■ **EXERCISE GOAL**
In the data, find each line where the word "دیوار" appears and list that line.

::: RECORDS TO USE

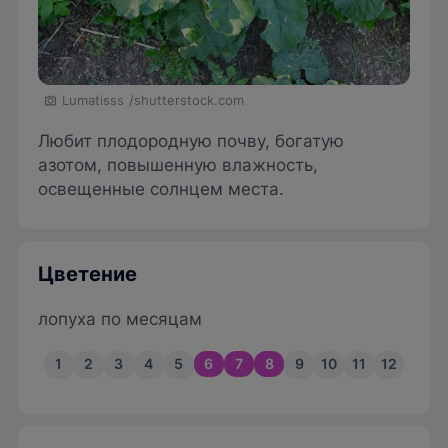
Lumatisss
/shutterstock.com
Любит плодородную почву, богатую
азотом, повышенную влажность,
освещенные солнцем места.
Цветение
лопуха по месяцам
1
2
3
4
5
6
7
8
9
10
11
12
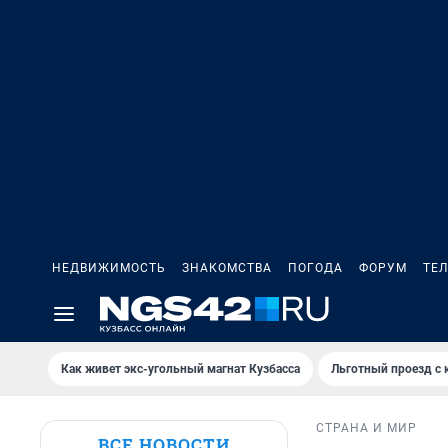
НЕДВИЖИМОСТЬ
ЗНАКОМСТВА
ПОГОДА
ФОРУМ
ТЕ
Как живет экс-угольный магнат Кузбасса
Льготный проезд с 
СТРАНА И МИР
ВСЕ НОВОСТИ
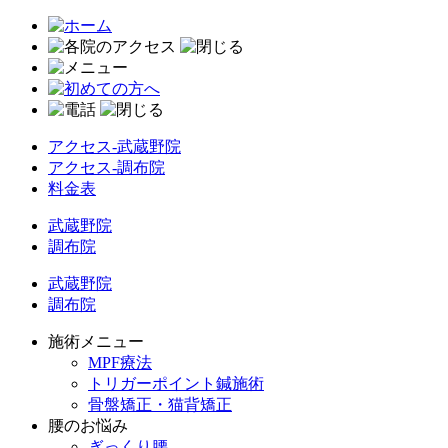
アクセス-武蔵野院
アクセス-調布院
料金表
武蔵野院
調布院
武蔵野院
調布院
施術メニュー
MPF療法
トリガーポイント鍼施術
骨盤矯正・猫背矯正
腰のお悩み
ぎっくり腰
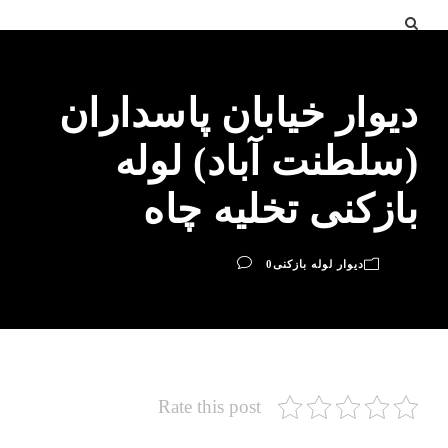
دیوار خیابان پاسداران
(سلطنت آباد) لوله
بازکنی تخلیه چاه
دیوار لوله بازکنی
0
Rate this post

::::::

■ **RESPONSE**
دیوار خیابان پاسداران
دیوار لوله بازکنی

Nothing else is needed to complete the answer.